Now to query the friends upload display of a friend, do a getSlice with a limit of 10 on the userid column. This will return you the first 10 items, sorted by key.
To put newest items first, use a reverse comparator that sorts larger timestamps before smaller timestamps.
The drawback to this code is that when User A uploads a song, you have to do N writes to update the friendUploads columns, where N is the number of people who are friends of user A.
For the value associated with each timestamp-upload-id key, you can store enough information to display the results (probably in a json blob), or you can store nothing, and fetch the upload information using the uploadid.
To avoid duplicating writes, you can use a structure like,
userUploads { #columm family
userid { #column
timestamp-upload-id : null #key : no value
}
}
This stores the uploads for a particular user. Now when want to display the uploads of User B's friends, you have to do N queries, one for each friend of User B, and merge the result in your application. This is slower to query, but faster to write.
Most likely, if users can have thousands of friends, you would use the first scheme, and do more writes rather than more queries, as you can do the writes in the background after the user uploads, but the queries have to happen while the user is waiting.
As an example of denormalization, look at how many writes twitter rainbird does when a single click occurs. Each write is used to support a single query.
In some regards, you "can" treat noSQL as a relational store. In others, you can denormalize to make things faster. For instance, PlayOrm's #OneToMany stored the many like so
user1 -> friend.user23, friend.user25, friend.user56, friend.user87
This is the wide row approach so when you find your user, you have all the foreign keys to his friends. Each row can be different lengths. You may also have a reverse reference stored as well so the user might have references to the people that marked him as a friend but he did not mark them back(let's call it buddy) so you might have
user1 -> friend.user23, friend.user25, buddy.user29, buddy.user37
Notice that if designed right, you may NOT need to "search" for the data. That said, with PlayOrm, you can still do Scalable SQL and do joins(you just have to figure out how to partition your tables so it can scale to trillions of rows).

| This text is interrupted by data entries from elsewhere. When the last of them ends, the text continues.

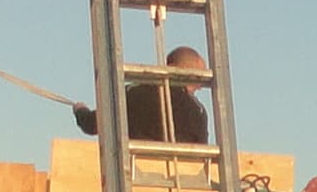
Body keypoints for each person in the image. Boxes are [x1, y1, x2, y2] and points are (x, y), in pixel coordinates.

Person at [72, 45, 212, 145]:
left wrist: (80, 110)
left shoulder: (131, 93)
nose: (199, 86)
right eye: (198, 77)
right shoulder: (197, 111)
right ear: (183, 70)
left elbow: (93, 124)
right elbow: (201, 158)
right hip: (181, 182)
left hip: (133, 178)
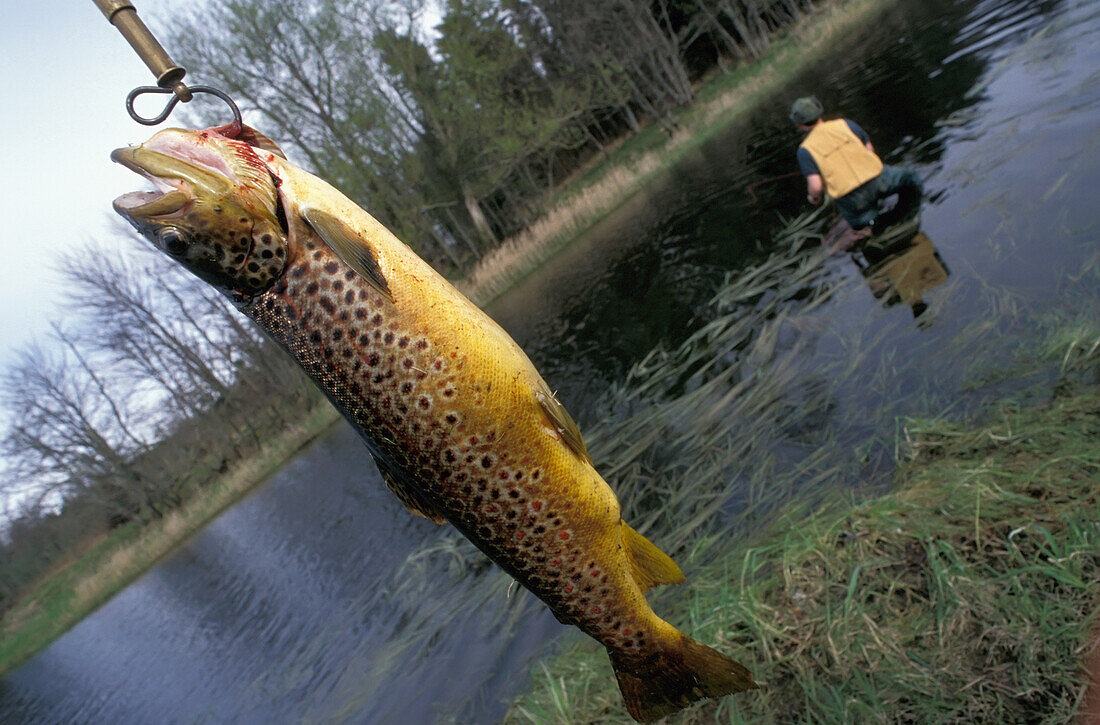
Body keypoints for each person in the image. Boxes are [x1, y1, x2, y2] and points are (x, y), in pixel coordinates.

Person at [790, 96, 923, 234]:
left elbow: (816, 186)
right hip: (879, 179)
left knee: (864, 223)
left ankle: (875, 225)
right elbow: (869, 150)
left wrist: (814, 198)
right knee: (910, 179)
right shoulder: (845, 124)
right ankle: (903, 216)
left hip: (851, 199)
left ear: (799, 124)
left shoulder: (805, 150)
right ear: (819, 113)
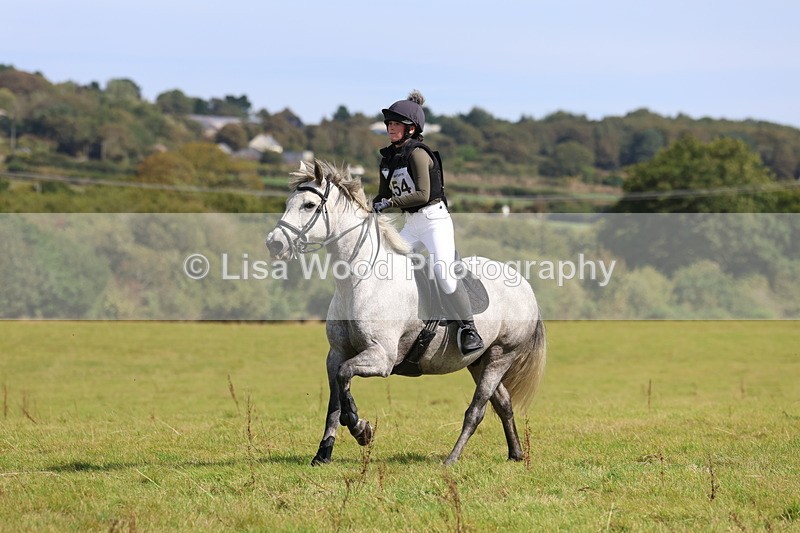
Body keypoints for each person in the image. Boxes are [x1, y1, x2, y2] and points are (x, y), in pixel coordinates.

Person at [373, 91, 484, 356]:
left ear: (411, 128)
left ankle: (469, 329)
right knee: (385, 264)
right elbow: (382, 194)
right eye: (389, 123)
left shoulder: (418, 154)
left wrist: (389, 204)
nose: (390, 127)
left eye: (396, 124)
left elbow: (422, 194)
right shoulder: (388, 159)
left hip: (434, 220)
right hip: (411, 223)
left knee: (442, 271)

A row can have millions of columns in it or it could have just 10. We are actually in the process of updating alot of the documentation in PlayOrm and the noSQL patterns this month so if you keep an eye on that, you can also learn more about general noSQL there as well.
Dean
Think of each DB query as of request to the service running on another machine. Your goal is to minimize number of these requests (because each request requires network roundtrip).
Here comes the main difference from RDBMS paradigm: In SQL you would typically use joins and secondary indexes. In cassandra joins aren't possible, since related data would reside on different servers. Things like materialized views are used in cassandra for the same purpose (to fetch all related data with single query).
I'd recommend to read this article:
http://maxgrinev.com/2010/07/12/do-you-really-need-sql-to-do-it-all-in-cassandra/
And to look into twissandra sample project https://github.com/twissandra/twissandra
This is nice collection of optimization technics for the kind of projects you described.